Ours is a debt of a different nature: the same antiquity (recovered and constantly re-elaborated), how to interpret and develop from it has been a powerful means through which European people have been able to reflect on themselves.
The revival of ancient scriptures has, for example, given birth to Humanism, the first major international and European cultural movement. Ancient art has been the favourite model firstly for the Italian Renaissance, and for Winckelmann's Neoclassicism after. To ancient Greece return back the Elizabethan theatre, French Classicism, German Romanticism, ancient and modern philosophy, psychoanalysis etc.
Many different ideas from the ancient world have enabled Europe to design and define itself and to channel its own creative energy.
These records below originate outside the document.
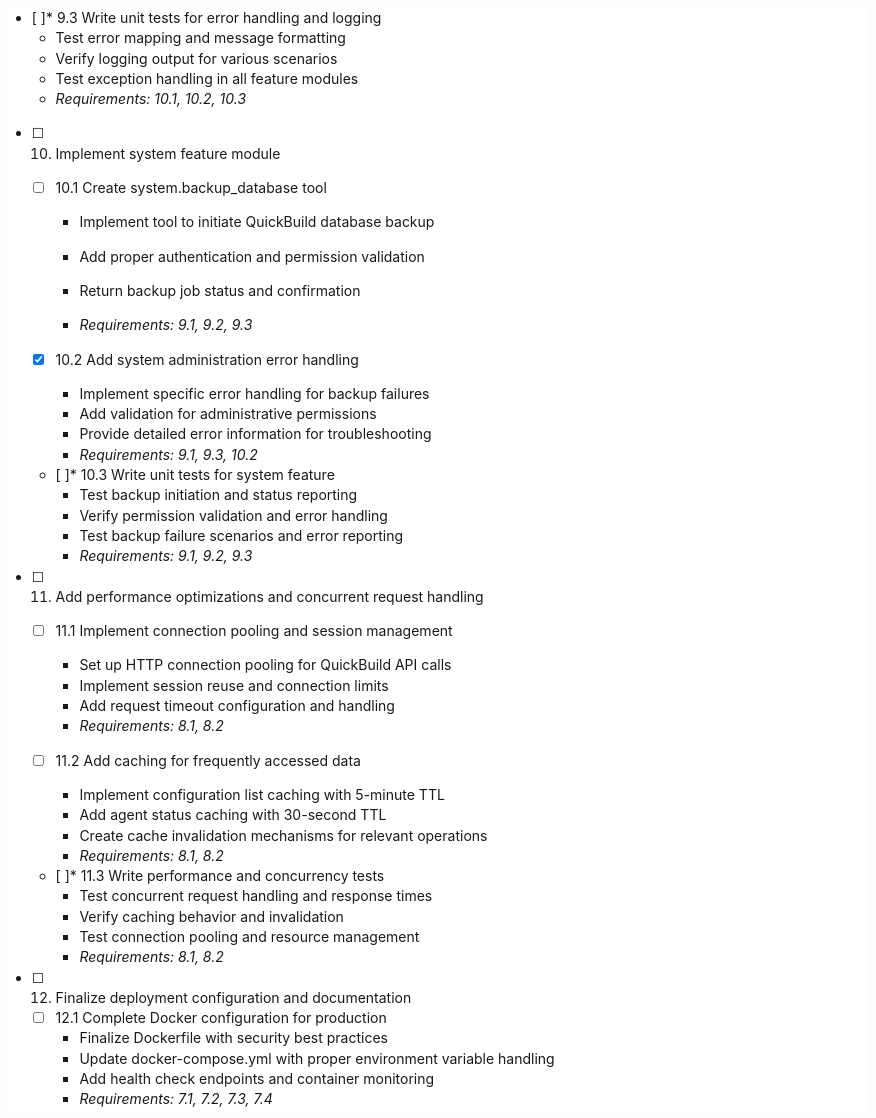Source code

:   - [ ]* 9.3 Write unit tests for error handling and logging
    - Test error mapping and message formatting
    - Verify logging output for various scenarios
    - Test exception handling in all feature modules
    - _Requirements: 10.1, 10.2, 10.3_

- [ ] 10. Implement system feature module
  - [ ] 10.1 Create system.backup_database tool
    - Implement tool to initiate QuickBuild database backup




    - Add proper authentication and permission validation
    - Return backup job status and confirmation
    - _Requirements: 9.1, 9.2, 9.3_

  - [x] 10.2 Add system administration error handling


    - Implement specific error handling for backup failures
    - Add validation for administrative permissions
    - Provide detailed error information for troubleshooting
    - _Requirements: 9.1, 9.3, 10.2_

  - [ ]* 10.3 Write unit tests for system feature
    - Test backup initiation and status reporting
    - Verify permission validation and error handling
    - Test backup failure scenarios and error reporting
    - _Requirements: 9.1, 9.2, 9.3_

- [ ] 11. Add performance optimizations and concurrent request handling
  - [ ] 11.1 Implement connection pooling and session management
    - Set up HTTP connection pooling for QuickBuild API calls
    - Implement session reuse and connection limits
    - Add request timeout configuration and handling
    - _Requirements: 8.1, 8.2_

  - [ ] 11.2 Add caching for frequently accessed data
    - Implement configuration list caching with 5-minute TTL
    - Add agent status caching with 30-second TTL
    - Create cache invalidation mechanisms for relevant operations
    - _Requirements: 8.1, 8.2_

  - [ ]* 11.3 Write performance and concurrency tests
    - Test concurrent request handling and response times
    - Verify caching behavior and invalidation
    - Test connection pooling and resource management
    - _Requirements: 8.1, 8.2_

- [ ] 12. Finalize deployment configuration and documentation
  - [ ] 12.1 Complete Docker configuration for production
    - Finalize Dockerfile with security best practices
    - Update docker-compose.yml with proper environment variable handling
    - Add health check endpoints and container monitoring
    - _Requirements: 7.1, 7.2, 7.3, 7.4_
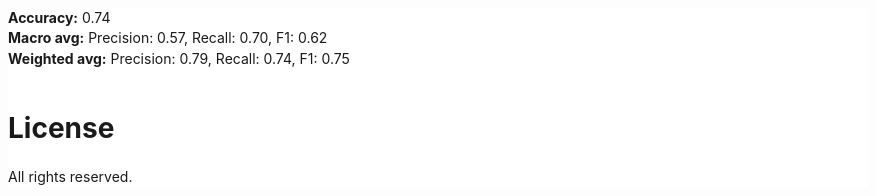 **Accuracy:** 0.74  
**Macro avg:** Precision: 0.57, Recall: 0.70, F1: 0.62  
**Weighted avg:** Precision: 0.79, Recall: 0.74, F1: 0.75





# License
All rights reserved.


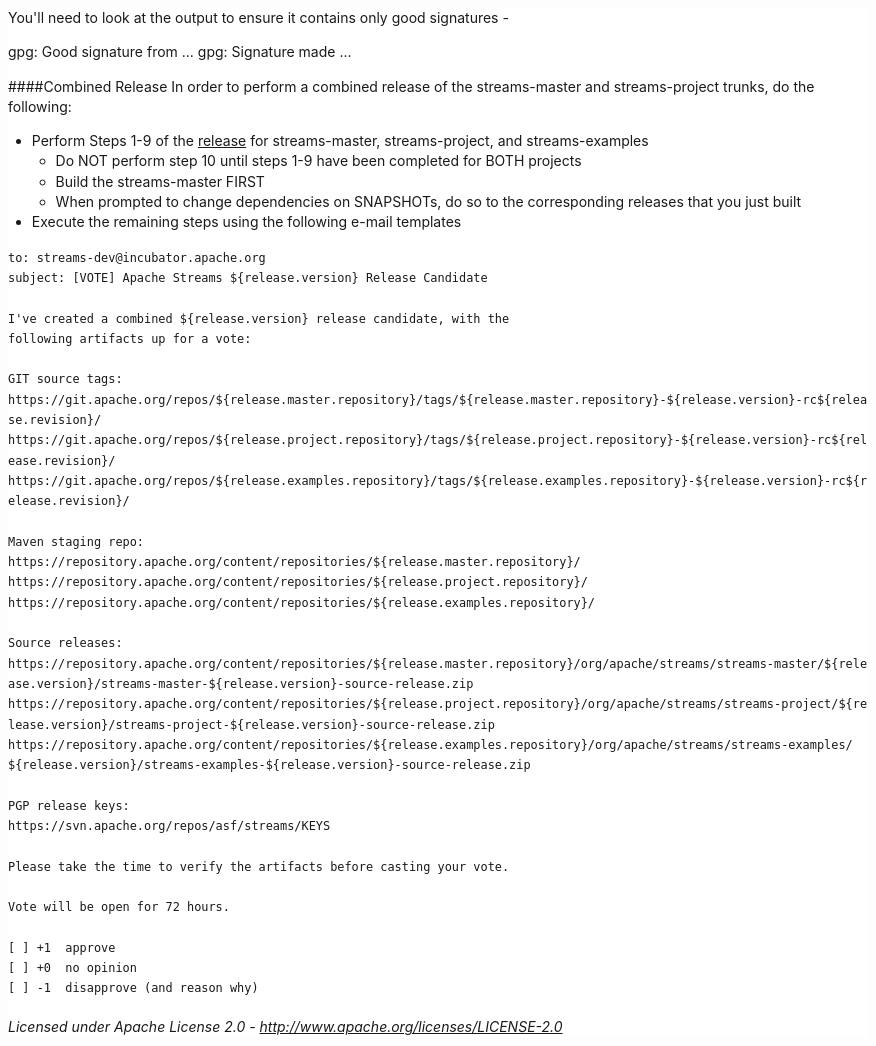 You'll need to look at the output to ensure it contains only good signatures -

gpg: Good signature from ...
gpg: Signature made ...


<a name="combined" ></a>
####Combined Release
In order to perform a combined release of the streams-master and streams-project trunks, do the following:    

  *  Perform Steps 1-9 of the [release](#release-steps) for streams-master, streams-project, and streams-examples
      *  Do NOT perform step 10 until steps 1-9 have been completed for BOTH projects
      *  Build the streams-master FIRST
      *  When prompted to change dependencies on SNAPSHOTs, do so to the corresponding releases that you just built
  *  Execute the remaining steps using the following e-mail templates  

    to: streams-dev@incubator.apache.org
    subject: [VOTE] Apache Streams ${release.version} Release Candidate

    I've created a combined ${release.version} release candidate, with the
    following artifacts up for a vote:

    GIT source tags:
    https://git.apache.org/repos/${release.master.repository}/tags/${release.master.repository}-${release.version}-rc${release.revision}/
    https://git.apache.org/repos/${release.project.repository}/tags/${release.project.repository}-${release.version}-rc${release.revision}/
    https://git.apache.org/repos/${release.examples.repository}/tags/${release.examples.repository}-${release.version}-rc${release.revision}/

    Maven staging repo:
    https://repository.apache.org/content/repositories/${release.master.repository}/
    https://repository.apache.org/content/repositories/${release.project.repository}/
    https://repository.apache.org/content/repositories/${release.examples.repository}/

    Source releases:
    https://repository.apache.org/content/repositories/${release.master.repository}/org/apache/streams/streams-master/${release.version}/streams-master-${release.version}-source-release.zip
    https://repository.apache.org/content/repositories/${release.project.repository}/org/apache/streams/streams-project/${release.version}/streams-project-${release.version}-source-release.zip
    https://repository.apache.org/content/repositories/${release.examples.repository}/org/apache/streams/streams-examples/${release.version}/streams-examples-${release.version}-source-release.zip

    PGP release keys:
    https://svn.apache.org/repos/asf/streams/KEYS

    Please take the time to verify the artifacts before casting your vote.

    Vote will be open for 72 hours.

    [ ] +1  approve
    [ ] +0  no opinion
    [ ] -1  disapprove (and reason why)

###### Licensed under Apache License 2.0 - http://www.apache.org/licenses/LICENSE-2.0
The very Reichstag palace, where German Parliament could be called to have its say on an aid plan to Greece, imitates Hellenic architecture!
Debt and democracy: between Pericles and Solon
The real issue at stake in the Greek crisis is therefore much bigger. Athens has refused to agree to the conditions imposed by creditors, which until now have only contributed to reducing GDP and increasing public indebtedness (thus further aggravating the debt/GDP relationship). But that's not all.
They have also led to dramatic changes within Greek society and provoked an unbearable humanitarian crisis. Every European citizen must take the overwhelming "oxi" vote as an opportunity and a challenge: we are asked to reconnect with Europe's humanitarian roots by putting people ahead of the excesses of neoliberal economics.
While markets continue to burn more that the total amount of Greek debt, we have the urge to answer a serious political question: what should be Europe's model? It is precisely our cultural history which offers us once the tools to rethink.
We must discuss with a comparative perspective, using two episodes of Greek history.
Right after the Persian Wars, Pericles, the politician who embodied Athenian democracy in the 5th century, imposed an imperialist policy on the Delian League (an association of Greek city-states). He forced them to pay a yearly tribute that nurtured the Athenian economy, these allies couldn't leave the League, and gradually became its actual subjects. Without suggesting any historical parallels, the comparison should make us remember that, even if it's within the very same European Union, the policy of Greece's creditors is in fact a policy of economical and financial neocolonialism. Is this the only way the Greeks must bend?
Not necessarily. Solon, who was seen by Athenians as the founding father of democracy, prefaced his constitutional reform with a measure known as "seisàchtheia", which means "shaking off the weight": the legislator freed peasants from economic ties to their owners, prevented slavery caused by late payments and abolished debts (like mature fruits that fall down from the tree after being shaken, freeing it from those weights). This has helped boost the economy and laid the foundation for the successive democratic reforms. Today, we gain find this sense that people's democratic expression can only happen by "shaking off the weight" of finance, which is too heavy and brings down parts of the real economy and society.
The Greek dilemma and Europe's people
"Ti drasô?, what shall I do?" is the question that tragic heroes ask themselves when confronted with impossible choices. The same question was asked by more or less, ten million Greeks, who voted in last Sunday's referendum. We, as Europeans, have the difficult and urgent task of supporting Greece, just like Chrysothemis did with his sister Electra: "Drasô, I will do it. What is right to do should not be the object of debate but, on the contrary we should speed up the process." The Greeks voted No and now we need to remove the burden of debt and respect the democratic process.